There are still people who have lost jobs, homes, cars; many still suffer from PTSD.

Today the rubble has been cleared; all that remains of the former building is a large, clean concrete floor. But residents of Surfside drive by and still see, in their mind’s eye, images of crushed and mangled concrete, steel, and furniture, and hear the wake-up call.

“Each time we drive by that sacred location, which happens multiple times daily, it’s like hearing the loudest blast of the shofar,” Rabbi Lipskar says. “It’s sounding out to call us to recalibrate, to reprioritize, to dig deeper into ourselves and those around us.”

When Covid forced everyone into lockdown, he says, it drew strengths from us we didn’t know we had. It caused us to re-order our priorities. We lived with less, made simple simchas, didn’t travel, spent time with our families. The shofar call of Surfside is likewise telling us to keep our eyes on the right goals, be kinder to others, and appreciate every minute Hashem grants us.

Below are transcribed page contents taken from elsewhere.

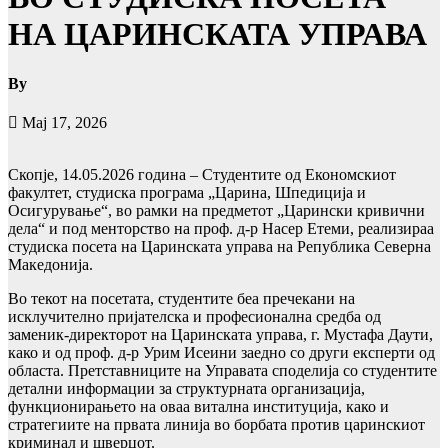
НА ЦАРИНСКАТА УПРАВА
By
Мај 17, 2026
Скопје, 14.05.2026 година – Студентите од Економскиот
факултет, студиска програма „Царина, Шпедиција и
Осигурување“, во рамки на предметот „Царински кривични
дела“ и под менторство на проф. д-р Насер Етеми, реализираа
студиска посета на Царинската управа на Република Северна
Македонија.
Во текот на посетата, студентите беа пречекани на
исклучително пријателска и професионална средба од
заменик-директорот на Царинската управа, г. Мустафа Даути,
како и од проф. д-р Урим Исеини заедно со други експерти од
областа. Претставниците на Управата споделија со студентите
детални информации за структурната организација,
функционирањето на оваа витална институција, како и
стратегиите на првата линија во борбата против царинскиот
криминал и шверцот.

This year’s Yamim Noraim have a heightened intensity, in much the same way they did for New Yorkers after 9/11.

“Yizkor will be very painful. There will be so many young people there,” Rabbi Lipskar says.

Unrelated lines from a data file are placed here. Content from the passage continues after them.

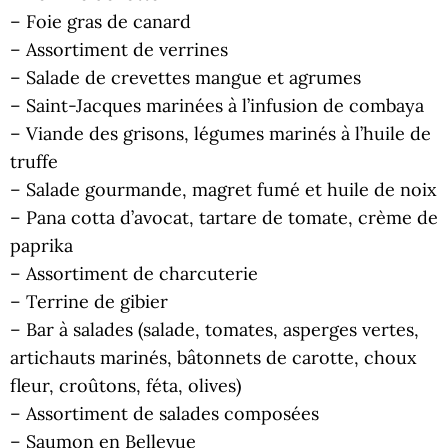
– Foie gras de canard
– Assortiment de verrines
– Salade de crevettes mangue et agrumes
– Saint-Jacques marinées à l’infusion de combaya
– Viande des grisons, légumes marinés à l’huile de
truffe
– Salade gourmande, magret fumé et huile de noix
– Pana cotta d’avocat, tartare de tomate, crème de
paprika
– Assortiment de charcuterie
– Terrine de gibier
– Bar à salades (salade, tomates, asperges vertes,
artichauts marinés, bâtonnets de carotte, choux
fleur, croûtons, féta, olives)
– Assortiment de salades composées
– Saumon en Bellevue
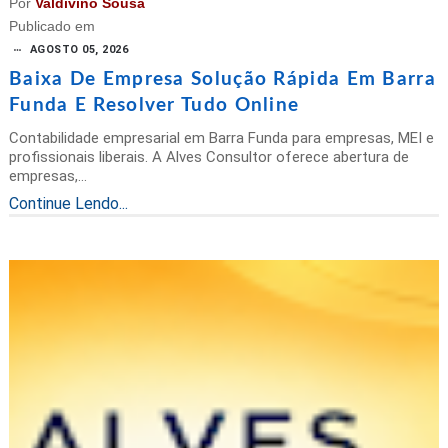
Por
Valdivino Sousa
Publicado em
AGOSTO 05, 2026
Baixa De Empresa Solução Rápida Em Barra
Funda E Resolver Tudo Online
Contabilidade empresarial em Barra Funda para empresas, MEI e
profissionais liberais. A Alves Consultor oferece abertura de
empresas,...
Continue Lendo...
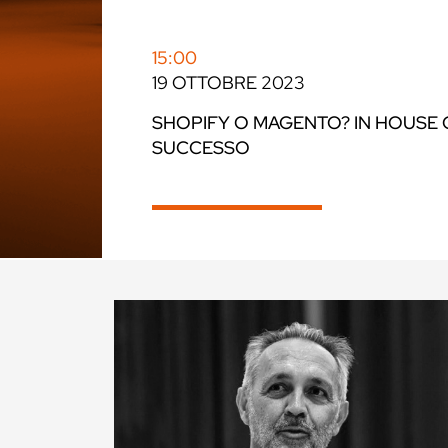
15:00
19 OTTOBRE 2023
SHOPIFY O MAGENTO? IN HOUSE
SUCCESSO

He doesn’t plan to add any extra language to the liturgy, but he knows the tefillah will be permeated by the added dimension of mourning friends, family and neighbors, and trembling before the too-close-to-home awareness that our lives hang daily by the thinnest of threads.

In some communities, a prayer called “Achos Ketanah” is recited on the eve of Rosh Hashanah. It was composed in the 13th century and implores Hashem for “the year and its woes to end.” It concludes with, “May this year and its blessings commence.” On Erev Rosh Hashanah of 1975, Rabbi Lipskar relates, the Lubavitcher Rebbe commented that we should focus on this prayer as meaning, “May this year pass, with blessings from Hashem to make us able to live through its crushing challenges and overcome this most difficult period, and for blessings to help us become better people as a result.” We may read the prayer’s conclusion as, “May the New Year commence, with far greater blessings and no challenges.”

“That has been the modus operandi for our community —to survive, help others and become better people,” Rabbi Lipskar says. “After everything we’ve been through, now we’re ready to enter a year of sweetness, goodness, and ultimately the final redemption.”